## ABOUT THIS TASK
Search the entries for the word "down". Copy every line that holds it.

## RECORDS SUPPLIED
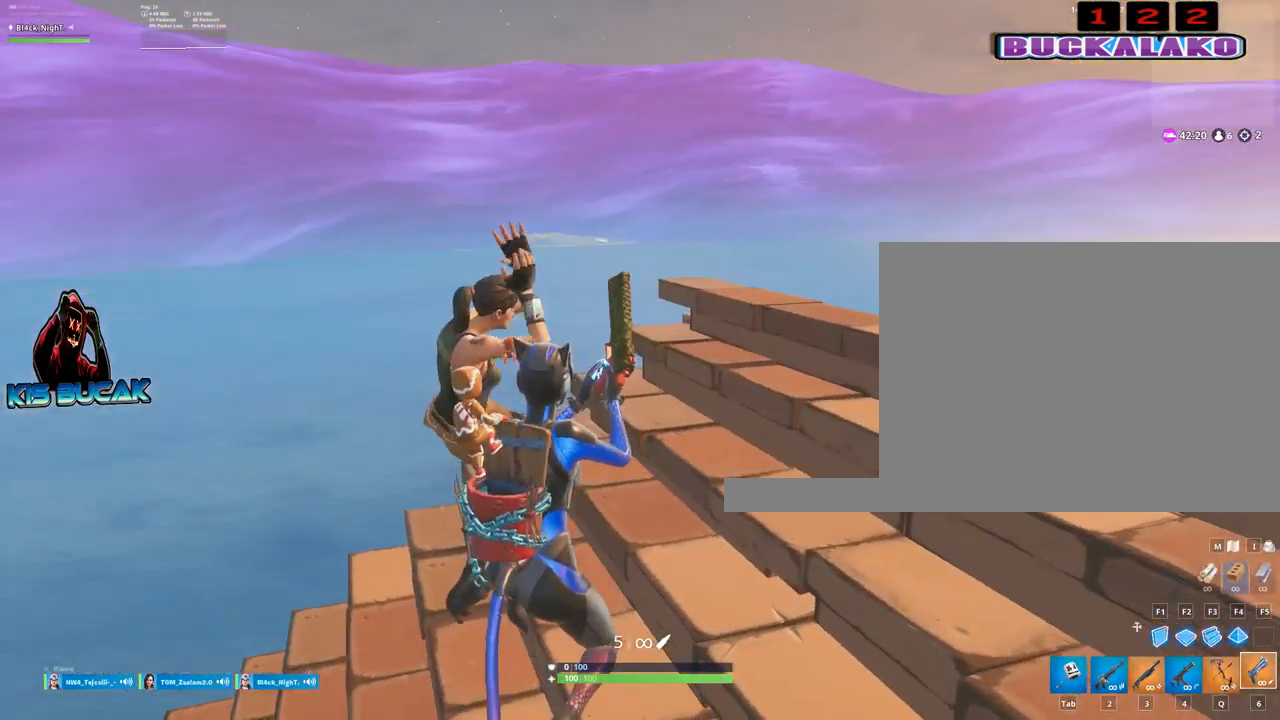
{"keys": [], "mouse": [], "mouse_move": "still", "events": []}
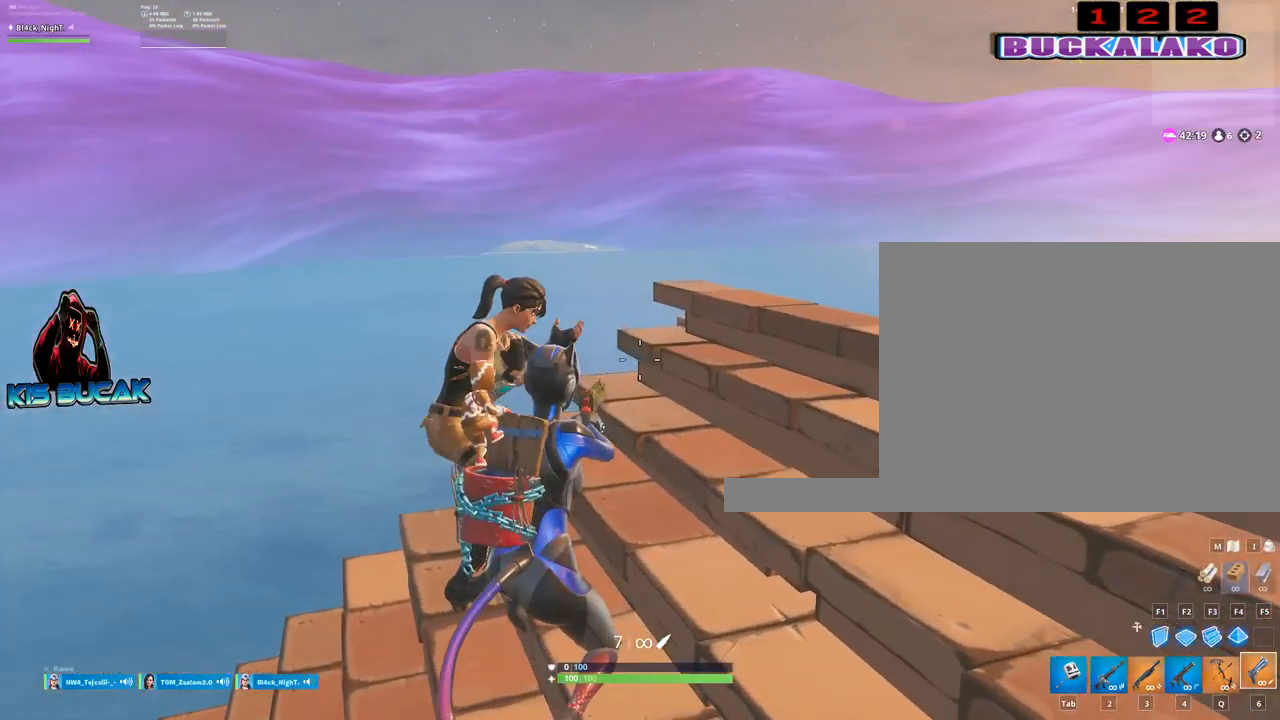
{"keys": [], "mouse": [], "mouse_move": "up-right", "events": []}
* * *
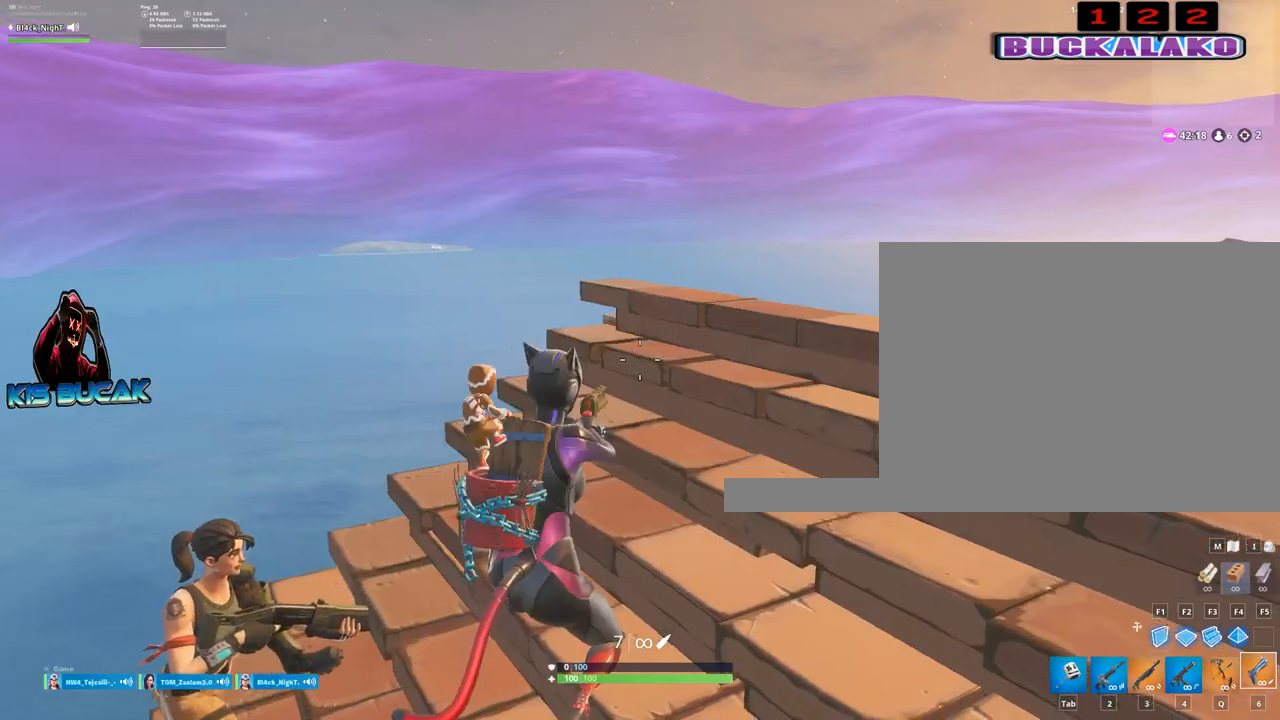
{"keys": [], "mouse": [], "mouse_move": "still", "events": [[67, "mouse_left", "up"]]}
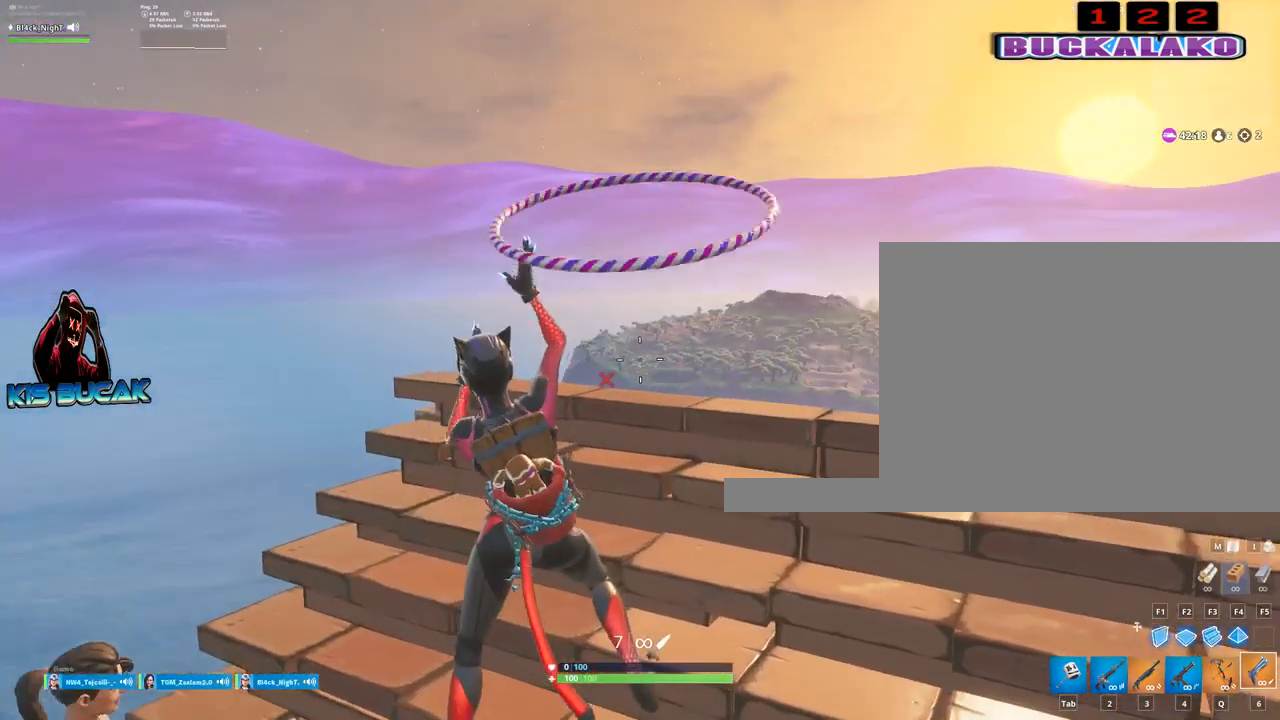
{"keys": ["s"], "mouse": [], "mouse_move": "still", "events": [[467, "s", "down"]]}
* * *
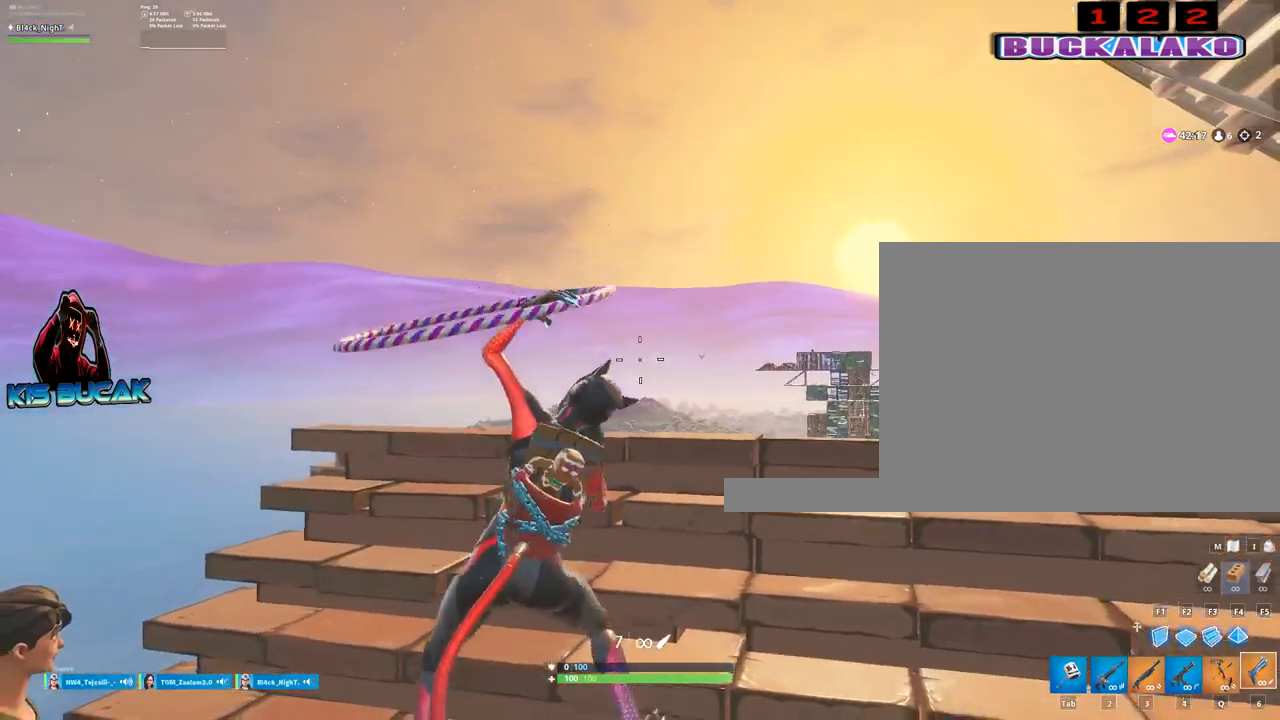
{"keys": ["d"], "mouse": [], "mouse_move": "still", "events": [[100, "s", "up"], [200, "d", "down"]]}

## THE ANSWER
{"keys": ["s"], "mouse": [], "mouse_move": "still", "events": [[467, "s", "down"]]}
{"keys": ["d"], "mouse": [], "mouse_move": "still", "events": [[100, "s", "up"], [200, "d", "down"]]}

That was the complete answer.